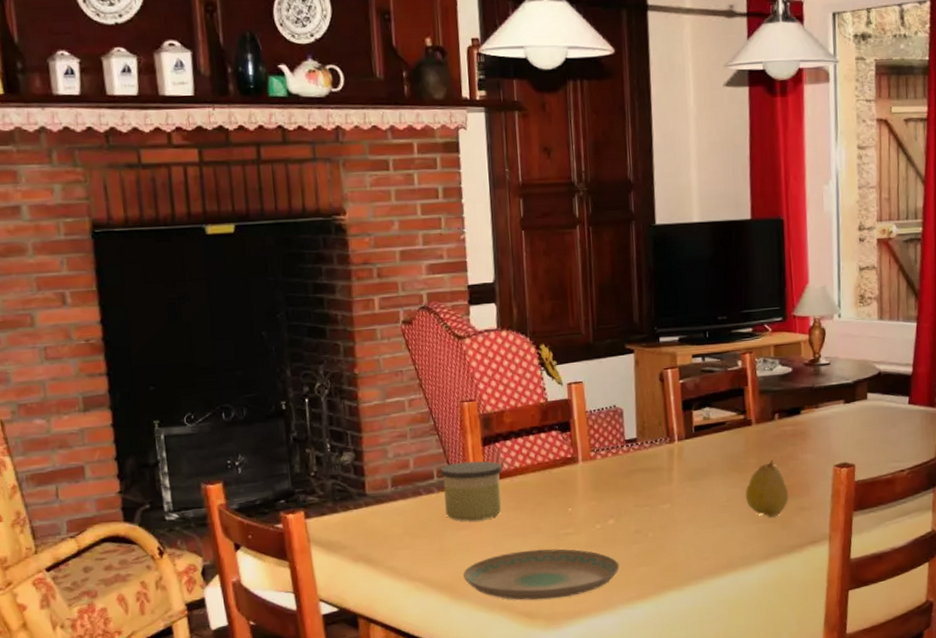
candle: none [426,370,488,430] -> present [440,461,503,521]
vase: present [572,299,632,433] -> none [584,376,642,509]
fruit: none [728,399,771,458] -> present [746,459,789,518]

○ ○ ○ ○ ○ ○ ○

* _WHAT TO PRODUCE_: Write out again, exactly as they appear above, the lines from the one containing "vase: present [572,299,632,433]" to the final line, and only those.

* _EXERCISE OUTPUT_:
vase: present [572,299,632,433] -> none [584,376,642,509]
fruit: none [728,399,771,458] -> present [746,459,789,518]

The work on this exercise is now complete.